Die Auftragsbücher sind nicht mehr so gut gefüllt - und die Auslastung sinkt, unterstreicht Wasikowski. Das hat aber momentan keinen Einfluss auf die Investitionsfreude der Betriebe. Die Bereitschaft sei weiter hoch. Wasikowski nennt auch die niedrigen Zinssätze als Ursache dafür: "Wer jetzt nicht investiert, wann will er es dann tun?"
Dabei geht es zu 80 Prozent um Ersatzbeschaffungen. "17 Prozent der Firmen investieren aber auch in neue Technologie - und das ist ein guter Wert", ergänzt Belina.

Stimmung sinkt zum Jahresende

Eine Besonderheit, für die man bei der IHK noch keine Erklärung gefunden hat: Bisher gab es bei der Beurteilung der aktuellen Situation zum Jahresanfang in den Betrieben immer deutlich höhere Werte als jetzt zum Jahresende hin: "Das ist eine Lichtenfelser Eigenart, die wir uns noch nicht erklären können", sagte Belina.
Entwicklungen wie die Krise in den Handelsbeziehungen zu Russland treffen die Lichtenfelser Wirtschaft insgesamt weniger als andere Regionen. Das liegt an der hiesigen Struktur. Neben dem großen Online-Händler Baur hat man vor allem einen hohen Anteil an Polstermöbelherstellern. Beide Branchen sind eher von der Binnenkonjunktur abhängig.

Eine weitere Säule im Landkreis stellen Automobilzulieferer dar, zu denen man neben Scherer und Trier, wo man im Rahmen der Insolvenz nach einem neuen Investor sucht, auch Firmen wie Moll in Bad Staffelstein oder indirekt auch die Hofmann-Gruppe in Schney oder Fischer in Burgkunstadt zählen kann. In der Autoindustrie liefen die Geschäfte einigermaßen stabil, von der Seite her drohten auch den Zulieferern keine zusätzlichen Gefahren, sagt Belina.
Sorgen macht sich Wilhelm Wasikowski um die Lage in der Polstermöbelindustrie.
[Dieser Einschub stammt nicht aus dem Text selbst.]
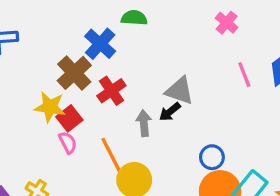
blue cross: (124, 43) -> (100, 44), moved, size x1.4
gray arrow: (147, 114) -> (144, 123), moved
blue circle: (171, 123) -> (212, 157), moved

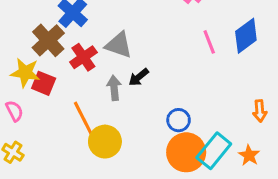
gray triangle: (180, 91) -> (119, 45), moved
red square: (69, 118) -> (44, 83), turned -30
pink semicircle: (68, 143) -> (14, 111), moved

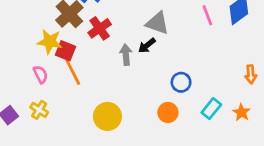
gray triangle: (119, 45) -> (157, 23), moved
orange line: (83, 119) -> (72, 70), moved
yellow circle: (105, 142) -> (107, 116), moved
cyan rectangle: (214, 151) -> (211, 109), size x0.7
orange circle: (186, 152) -> (168, 112), moved, size x0.6

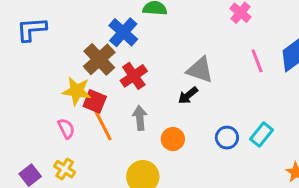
gray arrow: (126, 55) -> (140, 118), moved
cyan rectangle: (211, 109) -> (262, 135), moved
orange circle: (168, 112) -> (173, 139), moved

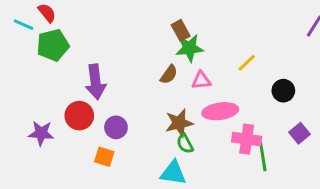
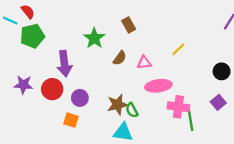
green star: (189, 48) -> (94, 38), moved, turned -30
black circle: (283, 91) -> (222, 71), moved
brown star: (179, 123) -> (118, 105), moved
purple star: (41, 133) -> (23, 85), moved

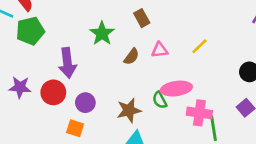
pink triangle: (144, 63) -> (160, 50), moved
green semicircle: (132, 110) -> (160, 100), moved

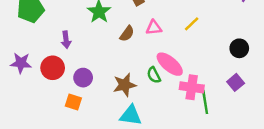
purple arrow: (67, 63) -> (66, 40), size x0.6
pink ellipse: (176, 89) -> (170, 64), turned 48

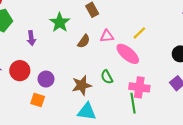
purple arrow: (66, 40) -> (31, 38), moved
pink ellipse: (170, 64) -> (128, 54), moved
green line: (205, 102) -> (133, 103), moved

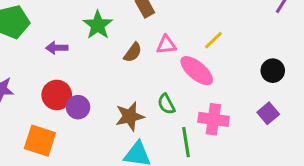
purple arrow: (31, 38) -> (57, 48), turned 96
red circle: (20, 71) -> (57, 95), moved
orange square: (38, 100) -> (40, 141), moved, size x1.5
green line: (133, 103) -> (186, 142), moved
Hier liegt der Lohnkostenanteil bei etwa 30 Prozent. "Vor allem aus Polen droht uns immer mehr Konkurrenz. Das Lohnniveau ist dort regional sehr unterschiedlich. Im Grenzgebiet zu Deutschland ist es teilweise recht hoch. Aber es gibt in Krakau Arbeitnehmer, die 300 Euro im Monat verdienen."